Mernissi menyoroti pentingnya membedakan antara Islam sebagai agama dan budaya patriarkal yang berkembang di masyarakat Muslim. Ia berpendapat bahwa Islam, dalam esensinya, tidak mendukung ketidakadilan gender. Sebaliknya, Islam membawa pesan kesetaraan, sebagaimana tercermin dalam berbagai ayat Al-Qur’an yang mengakui hak-hak perempuan dalam pendidikan, kepemimpinan, dan ekonomi. Namun, penafsiran yang bias gender sering kali membatasi perempuan. Salah satu contohnya adalah interpretasi tentang hijab, yang menurut Mernissi mencerminkan kontrol terhadap tubuh perempuan sekaligus ruang publik mereka.
Pandangan Nawal El Saadawi
Berbeda dengan Mernissi, Nawal El Saadawi, seorang dokter dan penulis asal Mesir, mengambil pendekatan yang lebih radikal terhadap isu keadilan gender. Dalam karyanya seperti The Hidden Face of Eve dan Woman at Point Zero, El Saadawi mengecam struktur sosial, budaya, dan agama yang menurutnya menjadi akar dari ketidakadilan gender. Ia mengkritik praktik-praktik seperti mutilasi alat kelamin perempuan (FGM), perkawinan paksa, dan kekerasan domestik yang masih lazim di banyak negara Arab.
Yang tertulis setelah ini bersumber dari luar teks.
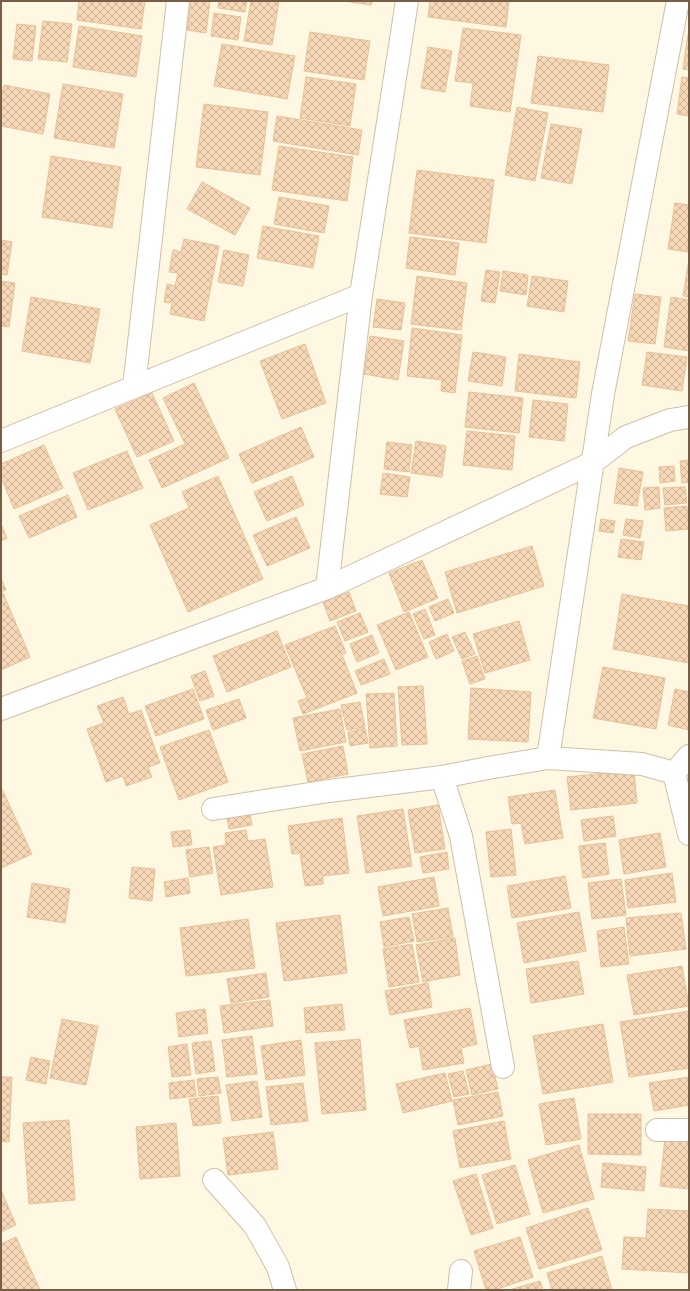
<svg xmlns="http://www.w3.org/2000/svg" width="690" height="1291" font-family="Inter,sans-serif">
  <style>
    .building { fill: url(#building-cross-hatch); stroke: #e9c196 }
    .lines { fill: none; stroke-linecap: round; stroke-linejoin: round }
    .minor-casing { stroke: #d0bfa8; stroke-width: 24 }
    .minor { stroke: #fff; stroke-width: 22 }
  </style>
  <defs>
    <pattern id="building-cross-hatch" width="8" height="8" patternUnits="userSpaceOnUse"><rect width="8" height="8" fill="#f6d8b7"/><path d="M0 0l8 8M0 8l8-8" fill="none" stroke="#ccb297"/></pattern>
  </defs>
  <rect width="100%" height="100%" fill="#fef7e2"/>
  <path class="building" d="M79,1H145L141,29L77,20Z
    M191,1H210L206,33L187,30Z
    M219,1H247L245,12L218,8Z
    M251,1H279L272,45L244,41Z
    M344,1H372L371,5Z
    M430,1H509L506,27L428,17Z
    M214,13L241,17L238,40L211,36Z
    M43,21L72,24L67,62L38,59Z
    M17,24L36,26L32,61L13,59Z
    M79,26L142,36L136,77L73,67Z
    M463,28L521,35L510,112L470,106L473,83L455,81Z
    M310,32L370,41L364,80L304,71Z
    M688,34H689V70L683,69Z
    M222,44L295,56L287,99L214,86Z
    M428,47L452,51L445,92L421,88Z
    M538,56L609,65L603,112L531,103Z
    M306,77L356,84L350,126L300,118Z
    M682,77L689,78V116L677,114Z
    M63,84L123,94L114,148L54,138Z
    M4,85L50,94L43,134L1,126V100Z
    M204,104L268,112L260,175L196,167Z
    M517,107L548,113L535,181L505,175Z
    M277,116L362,130L358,155L273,141Z
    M551,124L582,129L572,184L541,178Z
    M279,146L353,157L347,201L272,190Z
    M51,156L121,167L112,228L42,217Z
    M417,170L494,180L486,243L409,233Z
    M202,182L250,208L235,235L187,209Z
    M279,197L329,206L324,233L274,224Z
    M675,203L689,205L688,252L668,249Z
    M263,226L319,236L313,268L257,258Z
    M410,237L459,243L455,275L406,268Z
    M184,239L219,246L204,321L170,314L172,303L164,302L167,284L175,286L178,273L169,272L173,250L181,252Z
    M1,240L12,242L7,275L1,274Z
    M224,250L249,255L243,286L218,282Z
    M689,259V297L683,296Z
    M486,270L500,272L495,303L481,301Z
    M503,271L528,275L526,295L500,291Z
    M417,276L467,283L461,330L411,324Z
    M532,276L568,281L564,312L527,306Z
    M1,281L15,283L9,327L1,326Z
    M635,294L661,297L655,344L628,341Z
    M31,297L100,309L90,363L22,351Z
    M671,297L689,300V351L664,347Z
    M377,299L405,303L401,330L373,327Z
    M412,328L462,335L455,393L441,391L442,380L407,376Z
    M370,336L404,341L398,380L364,374Z
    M305,344L326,403L282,419L260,361Z
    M473,352L506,357L502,386L468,381Z
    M647,352L687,357L682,391L642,385Z
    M519,354L580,362L576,398L515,391Z
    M194,383L229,458L162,488L149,460L185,444L163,398Z
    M469,392L523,398L519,433L465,427Z
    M152,393L174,441L137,457L115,409Z
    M533,400L568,404L564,441L529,437Z
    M301,427L314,457L252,483L239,454Z
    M467,431L515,436L512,470L463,465Z
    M416,441L446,446L442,477L411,473Z
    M387,442L412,445L409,472L384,469Z
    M44,445L63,488L14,509L1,477V464Z
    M127,451L143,488L88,510L73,473Z
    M689,460V482L682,483L680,461Z
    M674,466L675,481L660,483L659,467Z
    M619,468L643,472L637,506L614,503Z
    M383,473L410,477L407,497L380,494Z
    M218,476L263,579L188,612L150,525L189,508L182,492Z
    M292,476L304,505L267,521L254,492Z
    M659,487L660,508L645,510L643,488Z
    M685,487L687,503L665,505L663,488Z
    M68,495L77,517L29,538L19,516Z
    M687,506L689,529L666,531L664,508Z
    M296,517L310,548L267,566L253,535Z
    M601,519L615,521L613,533L599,531Z
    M626,519L643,521L640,538L623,535Z
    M1,524L7,538L1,541Z
    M621,539L644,542L641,560L618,557Z
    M532,546L544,586L457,613L445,572Z
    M422,560L438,598L404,612L389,573Z
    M1,578L6,590L1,592Z
    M349,592L356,611L330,621L323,602Z
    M3,593L30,657L1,670V594Z
    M622,594L689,606V663L613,649Z
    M448,599L454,613L435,621L429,607Z
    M425,609L435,635L424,639L413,614Z
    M409,612L428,657L396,670L377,625Z
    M360,613L368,632L345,641L337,622Z
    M519,621L530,660L485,673L473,634Z
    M335,626L346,653L342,655L357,693L303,714L298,701L307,698L285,645Z
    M277,631L291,667L227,692L213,656Z
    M465,632L475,654L462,659L452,637Z
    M447,634L454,651L436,659L429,642Z
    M372,635L379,653L357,662L350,644Z
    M477,656L485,679L470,684L462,661Z
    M384,659L390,674L361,685L355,671Z
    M603,667L665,678L656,729L593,718Z
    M205,671L214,696L200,701L191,676Z
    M423,686L427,744L402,745L398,687Z
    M471,688L531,692L528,742L468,739Z
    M193,689L204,719L156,736L145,706Z
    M675,689L689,692V730L668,725Z
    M394,693L397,746L370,748L366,694Z
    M123,697L129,714L141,710L160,763L148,767L152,777L126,786L123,776L106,782L87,729L104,723L97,706Z
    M239,699L246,718L213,730L206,710Z
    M360,702L365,727L347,730L341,705Z
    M340,709L346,742L300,751L293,718Z
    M365,728L368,743L350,746L348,732Z
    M209,730L228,782L179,800L160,747Z
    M343,746L348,774L308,782L302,754Z
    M634,770L637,803L571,810L567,777Z
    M1,787L32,854L1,868Z
    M555,790L563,838L525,844L521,823L512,824L508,797Z
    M438,805L445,849L415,853L408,810Z
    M249,809L252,825L229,829L226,813Z
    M403,809L412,866L366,873L357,816Z
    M613,816L616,836L584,841L581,820Z
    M342,818L349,873L323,876V884L305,886L300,853L292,854L288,826Z
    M511,829L516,875L491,877L486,832Z
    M190,830L192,845L173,847L171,832Z
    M246,830L248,841L265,839L273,887L221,895L213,847L226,845L225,833Z
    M660,833L666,867L624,874L619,840Z
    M605,843L609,874L583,878L579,846Z
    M209,847L213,873L190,877L186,850Z
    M447,852L449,869L423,873L420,857Z
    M132,867L155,869L152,901L129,898Z
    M672,873L676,902L628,908L625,880Z
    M565,876L571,908L512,918L507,886Z
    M434,877L439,906L383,916L378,887Z
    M188,878L190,893L166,897L164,882Z
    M621,879L626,915L592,919L588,883Z
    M32,883L70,889L65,923L27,917Z
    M448,908L453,937L417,942L412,914Z
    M579,912L586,951L524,963L517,923Z
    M681,913L686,949L630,956L626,918Z
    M340,915L347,973L284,981L276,923Z
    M409,917L414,941L384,947L380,922Z
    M248,919L255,968L186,976L180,928Z
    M624,927L629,964L601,967L597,931Z
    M455,938L460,975L423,982L416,945Z
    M412,944L419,982L389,987L383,949Z
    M578,961L584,994L531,1003L526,969Z
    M682,966L689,1006L634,1015L627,975Z
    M266,973L269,997L231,1003L227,979Z
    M428,983L432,1007L390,1015L385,991Z
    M270,1000L273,1026L224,1033L220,1006Z
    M342,1004L345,1030L306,1033L304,1008Z
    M470,1008L477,1044L461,1048L464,1063L423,1070L419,1046L410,1048L404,1020Z
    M205,1009L208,1033L179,1037L176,1013Z
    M689,1011V1068L629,1077L620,1022Z
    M62,1019L98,1026L86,1085L50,1078Z
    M603,1024L613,1082L543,1094L533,1036Z
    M252,1036L257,1074L227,1077L222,1040Z
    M360,1039L366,1110L322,1114L315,1043Z
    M301,1040L305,1075L266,1080L261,1046Z
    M211,1041L215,1071L196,1074L192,1043Z
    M187,1044L191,1075L172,1077L168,1047Z
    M31,1057L50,1061L46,1084L26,1080Z
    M492,1064L498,1089L472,1095L466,1070Z
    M463,1071L469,1094L454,1097L448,1074Z
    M445,1073L452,1101L403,1113L396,1084Z
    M1,1077H12L9,1142L1,1141Z
    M218,1077L221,1093L199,1096L197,1079Z
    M689,1077V1105L654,1111L649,1083Z
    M194,1080L196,1096L170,1099L169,1083Z
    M257,1081L262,1117L232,1121L226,1085Z
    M303,1083L308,1121L271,1125L266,1087Z
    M498,1092L503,1116L458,1125L453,1100Z
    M218,1096L221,1123L193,1126L189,1099Z
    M574,1098L581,1139L546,1145L539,1104Z
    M588,1114H641V1155L588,1154Z
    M69,1120L75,1200L29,1204L23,1123Z
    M504,1121L511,1159L460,1168L453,1131Z
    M176,1123L180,1176L140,1179L136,1127Z
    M273,1132L278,1169L228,1175L223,1138Z
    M665,1138L689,1141V1189L660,1186Z
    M579,1145L594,1199L543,1213L528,1160Z
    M603,1163L646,1167L644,1191L601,1187Z
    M515,1165L530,1214L497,1224L482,1175Z
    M476,1174L493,1228L471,1235L453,1181Z
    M1,1190L16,1225L1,1232Z
    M588,1208L602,1250L539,1269L526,1228Z
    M648,1209L689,1211V1273L622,1269L624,1237L646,1238Z
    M16,1237L40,1290H1V1244Z
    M520,1237L533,1277L494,1290H486L474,1251Z
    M602,1256L612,1290H552L547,1273Z
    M540,1281L543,1290H509Z"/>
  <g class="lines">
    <defs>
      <path id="minor" d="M678,1L603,394L548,758L642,764L674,773L689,834
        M134,387L178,1
        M1,441L361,295L407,1
        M327,588L361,295
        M1,709L327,588L592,463L626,437L670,420L689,417
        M674,773L689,756
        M213,809L329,791L442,777
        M503,1067L461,836L442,777L488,768L548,758
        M657,1130H689
        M214,1180L255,1226L278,1267L285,1290
        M459,1290L461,1271"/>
    </defs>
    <use href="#minor" class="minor-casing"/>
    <use href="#minor" class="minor"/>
  </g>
  <rect width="690" height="1291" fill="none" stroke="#775e46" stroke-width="4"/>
</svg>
El Saadawi percaya bahwa ketidakadilan gender adalah hasil dari sistem patriarki yang mengakar dalam budaya Arab dan diperkuat oleh interpretasi agama yang konservatif. Ia berpendapat bahwa untuk mencapai keadilan gender, perempuan harus bebas dari eksploitasi dan penindasan, baik oleh sistem agama maupun negara. Selain itu, El Saadawi menekankan pentingnya pendidikan sebagai alat pembebasan, karena perempuan yang terdidik memiliki peluang lebih besar untuk melawan diskriminasi dan menuntut hakhaknya.
Kesimpulan
Fathimah Mernissi dan Nawal El Saadawi, meskipun memiliki pendekatan yang berbeda, sama-sama memberikan kontribusi besar terhadap pemahaman tentang keadilan gender di dunia Islam. Mernissi menekankan pentingnya reinterpretasi teks agama, sedangkan El Saadawi lebih fokus pada penghapusan struktur patriarki yang melanggengkan penindasan terhadap perempuan. Keduanya menunjukkan bahwa perjuangan untuk keadilan gender tidak hanya membutuhkan perubahan dalam pemikiran, tetapi juga dalam sistem sosial dan budaya yang ada. Karya-karya mereka menjadi inspirasi bagi generasi perempuan untuk terus memperjuangkan hak-haknya di berbagai aspek kehidupan.